Tuesday, July 13, 2010

Decisions


In my last blog post I talked about writing and making the decision to put real effort into it, or whether to dedicate my time to other aspects of my life. A day or two after I wrote about it, I was still thinking about it, trying to decide what felt right in my heart. I was really torn, because right now, I don't have a lot of extra time to spend doing something which ultimately is unproductive.

So, the story continues as I sat at the mall on a day that was too hot for my children to play outside. They were playing in the kid area, making friends and burning off some energy, and I browsed through the e-reader app on my phone.

I was not looking for anything about publishing, but came across a popular e-book that discussed how to publish your own e-book. This piqued my interest, as my brother has been discussing his desire for an e-reader, and the popularity of these devices certainly have gone up since the iPad and Nook came on the market. Personally, I love the feel of an actual book in my hand, but I know our culture is a big fan of convenience as well as tech gadgets.

As I browsed through this e-book, I realized it was something I could do, and was perhaps the answer to the questions I'd been asking myself since my last blog.

So, in accordance with my personality, I typically think about decisions quite a lot before I'm ready to commit to a definitive answer. This can be a positive thing, but it can bite me right in the ass at times. The good thing is that when I do make a decision, I know I've considered it from all angles and when that decision is made, I have a lot of peace and confidence in it.
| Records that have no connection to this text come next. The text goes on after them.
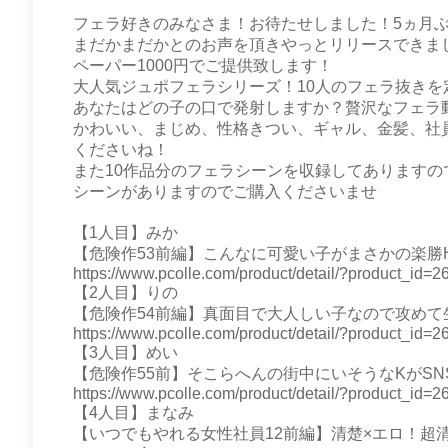
フェラ好きのみなさま！お待たせしました！5ヵ月
まだかまだかとのお声を頂きやっとリリースできまし
ペーパー1000円でご提供致します！
大人気ジュポフェラシリーズ！10人のフェラ抜き
あなたはどの子の口で発射しますか？贅沢なフェラ
かわいい、まじめ、性格きつい、ギャル、金髪、社員
くださいね！
また10作品分のフェラシーンを収録してあります
シーンがありますのでご購入くださいませ
【1人目】みか
【危険作53前編】こんなに可愛い子がまさかの楽勝
https://www.pcolle.com/product/detail/?product_id
【2人目】りの
【危険作54前編】真面目で大人しい子なので攻め
https://www.pcolle.com/product/detail/?product_i
【3人目】めい
【危険作55前】そこらへんの街中にいそうなKがS
https://www.pcolle.com/product/detail/?product_i
【4人目】まなみ
【いつでもやれる女性社員12前編】清楚×エロ！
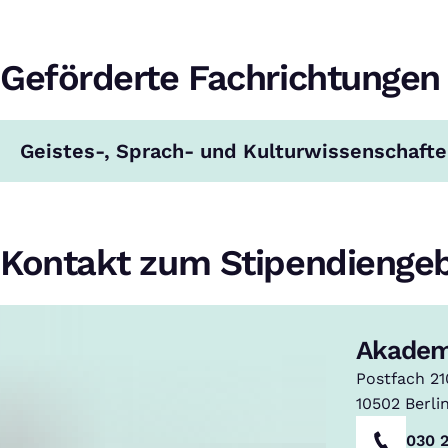
Geförderte Fachrichtungen
Geistes-, Sprach- und Kulturwissenschaft
Kontakt zum Stipendienge
Akadem
Postfach 2
10502
Berli
030 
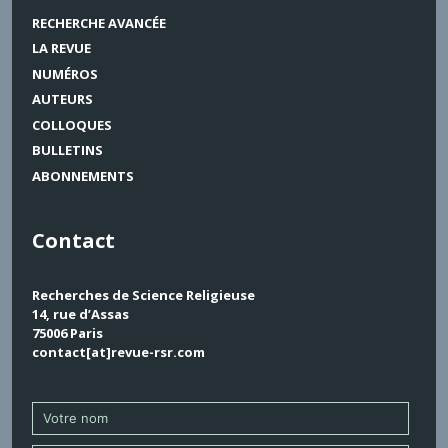
RECHERCHE AVANCÉE
LA REVUE
NUMÉROS
AUTEURS
COLLOQUES
BULLETINS
ABONNEMENTS
Contact
Recherches de Science Religieuse
14, rue d’Assas
75006 Paris
contact[at]revue-rsr.com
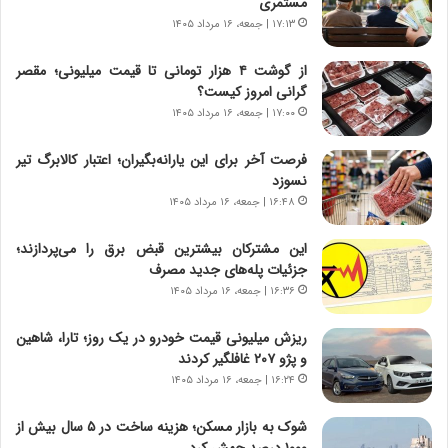
مستمری
ا
ن
۱۷:۱۳ | جمعه، ۱۶ مرداد ۱۴۰۵
ت
ه
ا
ا
از گوشت ۴ هزار تومانی تا قیمت میلیونی؛ مقصر
ق
ن
گرانی امروز کیست؟
ا
ی
۱۷:۰۰ | جمعه، ۱۶ مرداد ۱۴۰۵
ی
ا
ر
ب
فرصت آخر برای این یارانه‌بگیران؛ اعتبار کالابرگ تیر
ا
ر
نسوزد
ن
ن
د
۱۶:۴۸ | جمعه، ۱۶ مرداد ۱۴۰۵
د
ر
ه
پ
ب
این مشترکان بیشترین قبض برق را می‌پردازند؛
ی
ز
جزئیات پله‌های جدید مصرف
ح
ر
۱۶:۳۶ | جمعه، ۱۶ مرداد ۱۴۰۵
م
گ
ل
؟
ریزش میلیونی قیمت خودرو در یک روز؛ تارا، شاهین
ه
و پژو ۲۰۷ غافلگیر کردند
آ
۱۶:۲۴ | جمعه، ۱۶ مرداد ۱۴۰۵
م
ر
شوک به بازار مسکن؛ هزینه ساخت در ۵ سال بیش از
ی
۱۰۰۰ درصد جهش کرد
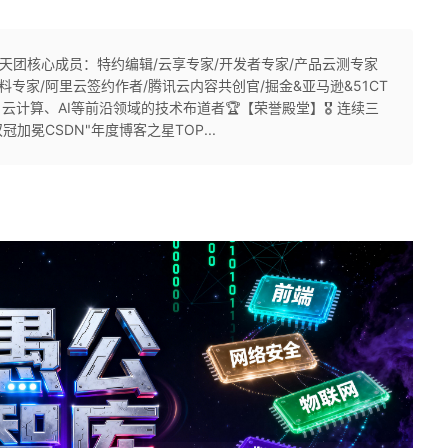
为云天团核心成员：特约编辑/云享专家/开发者专家/产品云测专家
料专家/阿里云签约作者/腾讯云内容共创官/掘金&亚马逊&51CT
云计算、AI等前沿领域的技术布道者🏆【荣誉殿堂】🎖 连续三
双冠加冕CSDN"年度博客之星TOP...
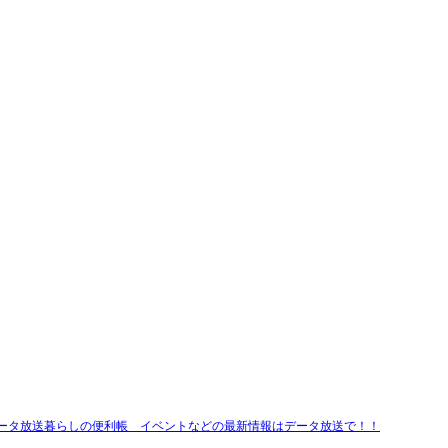
データ放送暮らしの便利帳 イベントなどの最新情報はデータ放送で！！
The downfall is that sometimes I get so caught up in the pros and cons and what-ifs and maybes that I never feel comfortable making a decision.

This time, I was able to make a decision and put it into action right away. I had the idea, and I had the resolve. So I set my fingers to the keyboard and I wrote a novel. I spent about nine days actually working on it, and in the interest of not letting anxiety get the best of me, I have published it and it is available online already. It is currently available in only the one venue, but will soon be available on other online retail markets, including Barnes & Noble and at Apple.